In wrap up I'll note that over the last couple of weeks everyone here in Texas has been very nice. They're friendly and helpful and don't seem to mind saying things twice when I don't understand the accent or vocabulary. They're also more travelled than typical in the US. Many people I talked to here have been to one part of Canada or another. (The topic of overseas travel never came up, so that's the only metric I have). A commenter on my first Texas blog entry mentioned something about aggressive driving, but I haven't experienced that. There's the usual amount of not signaling lane changes, less than California I think. But the streets are wide, with lots of lanes, huge wide shoulders and dedicated left turn pockets everywhere, so an unexpected lane change isn't a pressing emergency. No one tailgated or honked at me for driving the speed limit. It would seem that everyone here has been driving since they were sixteen, so they're certainly not lacking in practice.
In total, over two weeks of walking around town or driving back and forth to the airport, I saw six people using human-powered transportation: five walking and one on a battered-looking bicycle. The first two walkers I saw were young black men, dressed in a way that I thought only existed in movies, with oversized, falling-off jeans and blinged out with multiple enormous faux gold necklaces. They were walking towards me, coming the other way, along the grass at the side of a road. I was a little bit surprised to finally see someone else walking and said hello, but they were way too cool to deign to acknowledge my greeting. The commonality of us all being human beings aware of the purpose of feet wasn't enough for them, I guess. Or maybe I was looking stunned by their garb. Sorry about that, guys. I am exceptionally square. I just wouldn't have the panache to pull off a fashion statement of that magnitude. I rarely wear accessories that don't serve an immediate practical purpose. Maybe you were equally dumbfounded by my cartoon airplane t-shirt tucked into Marks Work Wearhouse trousers, with the waistband fitting well above my navel.

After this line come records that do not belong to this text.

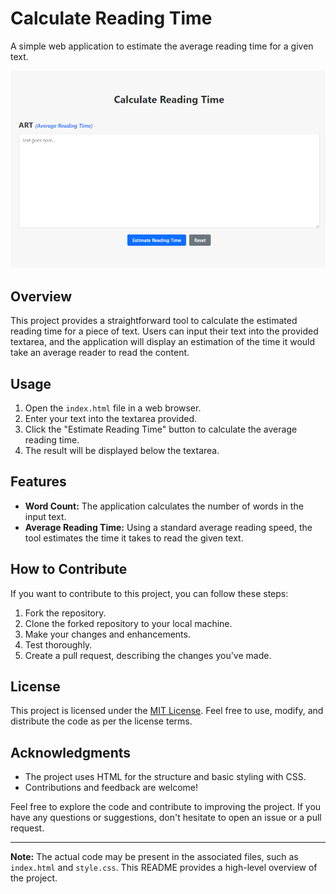 # Calculate Reading Time

A simple web application to estimate the average reading time for a given text.

![Alt text](image.png)

## Overview

This project provides a straightforward tool to calculate the estimated reading time for a piece of text. Users can input their text into the provided textarea, and the application will display an estimation of the time it would take an average reader to read the content.

## Usage

1. Open the `index.html` file in a web browser.
2. Enter your text into the textarea provided.
3. Click the "Estimate Reading Time" button to calculate the average reading time.
4. The result will be displayed below the textarea.

## Features

- **Word Count:** The application calculates the number of words in the input text.
- **Average Reading Time:** Using a standard average reading speed, the tool estimates the time it takes to read the given text.

## How to Contribute

If you want to contribute to this project, you can follow these steps:

1. Fork the repository.
2. Clone the forked repository to your local machine.
3. Make your changes and enhancements.
4. Test thoroughly.
5. Create a pull request, describing the changes you've made.

## License

This project is licensed under the [MIT License](LICENSE). Feel free to use, modify, and distribute the code as per the license terms.

## Acknowledgments

- The project uses HTML for the structure and basic styling with CSS.
- Contributions and feedback are welcome!

Feel free to explore the code and contribute to improving the project. If you have any questions or suggestions, don't hesitate to open an issue or a pull request.

---

**Note:** The actual code may be present in the associated files, such as `index.html` and `style.css`. This README provides a high-level overview of the project.
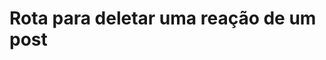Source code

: #  Rota para deletar uma reação de um post

<api-endpoint openapi-path="../../specifications/shapeUpSwagger2.json" method="DELETE" endpoint="/v1/Post/{id}/deleteReaction"/>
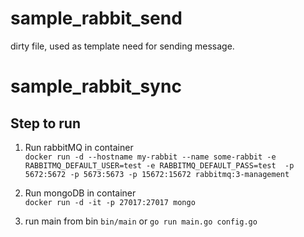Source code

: # sample_rabbit_send
dirty file, used as template need for sending message.

# sample_rabbit_sync

## Step to run 
1) Run rabbitMQ in container           
`docker run -d --hostname my-rabbit --name some-rabbit -e RABBITMQ_DEFAULT_USER=test -e RABBITMQ_DEFAULT_PASS=test  -p 5672:5672 -p 5673:5673 -p 15672:15672 rabbitmq:3-management`         
2) Run mongoDB in container         
`docker run -d -it -p 27017:27017 mongo`              

3) run main from bin `bin/main` or `go run main.go config.go`
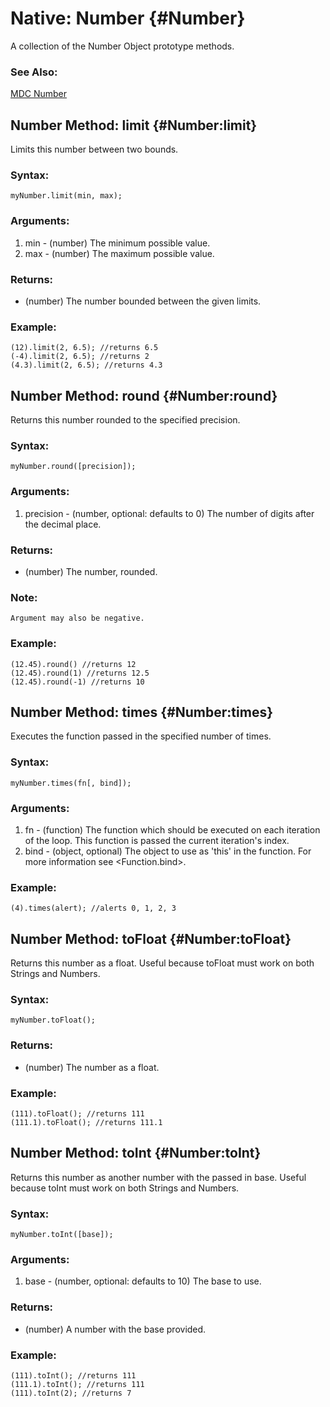 Native: Number {#Number}
========================

A collection of the Number Object prototype methods.

### See Also:

[MDC Number](http://developer.mozilla.org/en/docs/Core_JavaScript_1.5_Reference:Global_Objects:Number)



Number Method: limit {#Number:limit}
------------------------------------

Limits this number between two bounds.

### Syntax:

	myNumber.limit(min, max);

### Arguments:

1. min - (number) The minimum possible value.
2. max - (number) The maximum possible value.

### Returns:

* (number) The number bounded between the given limits.

### Example:

	(12).limit(2, 6.5); //returns 6.5
	(-4).limit(2, 6.5); //returns 2
	(4.3).limit(2, 6.5); //returns 4.3



Number Method: round {#Number:round}
------------------------------------

Returns this number rounded to the specified precision.

### Syntax:

	myNumber.round([precision]);

### Arguments:

1. precision - (number, optional: defaults to 0) The number of digits after the decimal place.

### Returns:

* (number) The number, rounded.

### Note:

	Argument may also be negative.

### Example:

	(12.45).round() //returns 12
	(12.45).round(1) //returns 12.5
	(12.45).round(-1) //returns 10



Number Method: times {#Number:times}
------------------------------------

Executes the function passed in the specified number of times.

### Syntax:

	myNumber.times(fn[, bind]);

### Arguments:

1. fn   - (function) The function which should be executed on each iteration of the loop. This function is passed the current iteration's index.
2. bind - (object, optional) The object to use as 'this' in the function. For more information see <Function.bind>.

### Example:

	(4).times(alert); //alerts 0, 1, 2, 3
	


Number Method: toFloat {#Number:toFloat}
----------------------------------------

Returns this number as a float. Useful because toFloat must work on both Strings and Numbers.

### Syntax:

	myNumber.toFloat();

### Returns:

* (number) The number as a float.

### Example:

	(111).toFloat(); //returns 111
	(111.1).toFloat(); //returns 111.1



Number Method: toInt {#Number:toInt}
------------------------------------

Returns this number as another number with the passed in base. Useful because toInt must work on both Strings and Numbers.

### Syntax:

	myNumber.toInt([base]);

### Arguments:

1. base - (number, optional: defaults to 10) The base to use.

### Returns:

* (number) A number with the base provided.

### Example:

	(111).toInt(); //returns 111
	(111.1).toInt(); //returns 111
	(111).toInt(2); //returns 7
	
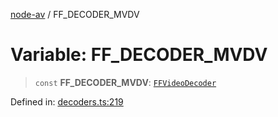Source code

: [node-av](../globals.md) / FF\_DECODER\_MVDV

# Variable: FF\_DECODER\_MVDV

> `const` **FF\_DECODER\_MVDV**: [`FFVideoDecoder`](../type-aliases/FFVideoDecoder.md)

Defined in: [decoders.ts:219](https://github.com/seydx/av/blob/f8631fc881b394300b1479f511d55cf1c370a87f/src/constants/decoders.ts#L219)
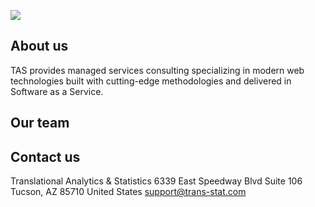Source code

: 
![](https://sso.trans-stat.com/auth/resources/ju3f6/login/login/images/NextMed.png)

## About us
TAS provides managed services consulting specializing in modern web technologies built with cutting-edge methodologies and delivered in Software as a Service.

## Our team


## Contact us

Translational Analytics & Statistics
6339 East Speedway Blvd
Suite 106
Tucson, AZ 85710
United States
[support@trans-stat.com](mailto:support@trans-stat.com)
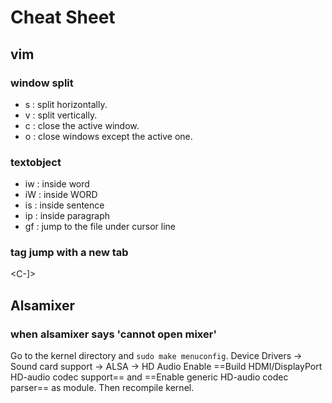 # Cheat Sheet

## vim

### window split

- <c-w>s : split horizontally.
- <c-w>v : split vertically.
- <c-w>c : close the active window.
- <c-w>o : close windows except the active one.

### textobject

- iw : inside word
- iW : inside WORD
- is : inside sentence
- ip : inside paragraph
- gf : jump to the file under cursor line

### tag jump with a new tab

<C-w><C-]><C-w><C-T>

## Alsamixer

### when alsamixer says 'cannot open mixer'

Go to the kernel directory and `sudo make menuconfig`.
Device Drivers -> Sound card support -> ALSA -> HD Audio
Enable ==Build HDMI/DisplayPort HD-audio codec support== and ==Enable generic HD-audio codec parser== as module.
Then recompile kernel.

The other three walking people were caucasian, wearing exercise clothing, and strolling purposefully along a lovely treed path that went from the vicinity of the Wal-Mart all the way downtown, and perhaps further. It followed a pipeline right-of-way and I found it on the way back from downtown. I smiled hello at a man going the other way, and then walked with and chatted to a couple going my way. When we got to the end of the path, there was a parking lot, and their car was there. They had driven to this path in order to walk on it and were now driving home. In fact they offered to drive me to my hotel, even though it was only two blocks away.
My conclusion is that for white people here, walking is acceptable, but only as a recreational activity, not a means of transportation. I'm not quite sure about the other two guys. Perhaps their car had broken down. Or danced away. Although I've seen a lot of overweight folks, it's not everyone. I haven't seen the scarily obese people that TIME magazine keeps doing exposés on, so locals are getting some exercise somewhere.
The Texas work is not complete, so we'll be back, but the customer decides to take a break for a couple of weeks, so we leave the airplane in a hangar and all drive to into the big city to get cheap commercial flights to our various homes all over the continent. We cross our fingers that the connections work and we don't get stuck somewhere with inadequate snowploughs.
I don't get to see clearly what it looks like on the way in by car, the way I would arriving by air, but I can see from the road map and from driving there that it is an enormous gigantic airport, bigger than two "normal" international airports put together. It's so big they call it an "Intercontinental" airport. I find my gate, but shortly after I get there they announce a gate change. It's a full airplane, but there's a delay as they have to remove the baggage of someone who didn't show. Poor sucker probably didn't hear the gate change. I always hope someone like that is just inattentive and not deaf or non-English speaking, because it would be a really rotten reason to not make it to where you are going.
I do not get stranded anywhere en route, and sleep most of the way. I do sleep when other people are flying. I wake up in time to watch as we slip under scattered cloud on approach to the snow-covered Canadian city nearest my home.